Linked genes travel together more often than expected

Gene linkage is the tendency of genes located close together on the same chromosome to be inherited together. Autosomal gene linkage is gene linkage involving genes on autosomes rather than sex chromosomes.

Linked genes may not assort independently because they sit on the same physical DNA molecule. During meiosis, a chromosome carrying one allele of the first gene will probably carry the nearby allele of the second gene into the same gamete. Crossing over can split them apart, but when the genes are close together, it happens relatively rarely.

In crosses involving linkage, write allele symbols beside vertical lines that represent homologous chromosomes. This isn’t just decoration; it shows which allele combinations are on the same chromosome. For example, AB on one vertical chromosome line and ab on the homologous line is a different arrangement from Ab and aB.

Suspect linked genes when offspring ratios differ significantly from the ratios expected for independent assortment. Parent-like combinations are usually more common, while recombinant combinations are less common. A chi-squared test is used later to decide whether the difference is large enough to count as statistically significant rather than ordinary sampling variation.

What counts as recombinant?

A recombinant is a gamete, genotype or phenotype that has a new combination of alleles when you compare it with the parental combinations. The term can apply at three levels, so say exactly what you mean: recombinant gametes, recombinant offspring genotypes, or recombinant offspring phenotypes.

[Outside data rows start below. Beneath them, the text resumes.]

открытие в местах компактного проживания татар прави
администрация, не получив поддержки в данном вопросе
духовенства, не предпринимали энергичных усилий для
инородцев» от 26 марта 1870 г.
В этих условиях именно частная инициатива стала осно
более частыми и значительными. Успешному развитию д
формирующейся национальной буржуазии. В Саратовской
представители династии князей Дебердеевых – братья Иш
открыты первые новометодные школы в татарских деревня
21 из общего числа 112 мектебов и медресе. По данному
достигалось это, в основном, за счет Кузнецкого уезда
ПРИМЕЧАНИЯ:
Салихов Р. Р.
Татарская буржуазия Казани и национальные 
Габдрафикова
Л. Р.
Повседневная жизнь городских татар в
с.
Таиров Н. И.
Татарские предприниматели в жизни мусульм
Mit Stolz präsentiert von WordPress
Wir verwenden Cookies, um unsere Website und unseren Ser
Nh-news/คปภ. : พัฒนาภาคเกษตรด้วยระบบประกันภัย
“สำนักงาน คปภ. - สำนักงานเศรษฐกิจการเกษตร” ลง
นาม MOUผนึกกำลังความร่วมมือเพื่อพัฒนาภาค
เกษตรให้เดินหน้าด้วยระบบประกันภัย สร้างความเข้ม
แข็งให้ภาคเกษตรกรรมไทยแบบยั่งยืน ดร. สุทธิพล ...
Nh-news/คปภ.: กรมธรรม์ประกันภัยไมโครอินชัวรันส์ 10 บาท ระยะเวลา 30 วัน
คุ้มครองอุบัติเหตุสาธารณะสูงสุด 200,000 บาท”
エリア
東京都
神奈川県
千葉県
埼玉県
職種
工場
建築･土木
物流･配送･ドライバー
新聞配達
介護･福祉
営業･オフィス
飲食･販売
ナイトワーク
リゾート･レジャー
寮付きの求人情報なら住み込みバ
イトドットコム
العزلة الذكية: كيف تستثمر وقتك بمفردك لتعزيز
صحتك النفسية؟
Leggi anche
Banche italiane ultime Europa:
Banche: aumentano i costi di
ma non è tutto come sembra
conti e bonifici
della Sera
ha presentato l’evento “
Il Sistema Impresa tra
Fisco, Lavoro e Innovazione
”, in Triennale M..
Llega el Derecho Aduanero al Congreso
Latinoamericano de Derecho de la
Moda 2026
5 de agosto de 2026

For unlinked genes, recombinants come from the random orientation of homologous chromosome pairs during meiosis I. A double heterozygote can produce all four gamete combinations in equal proportions. In a test cross with a double homozygous recessive, the offspring phenotypes directly show those gametes, so you expect a 1:1:1:1 ratio.

For linked genes, crossing over between the two loci produces recombinants. If the parental arrangement is AB/ab, then AB and ab are parental gametes, while Ab and aB are recombinant gametes. In a test cross AB/ab × ab/ab, offspring with genotypes AaBb and aabb are parental types, while Aabb and aaBb are recombinants.

Start by working out the allele combinations in the original parents. Only after that can you decide which offspring combinations are new. A common mistake is to look only at dominance, but recombination is about allele combinations compared with the parents, not about whether a phenotype is dominant or recessive.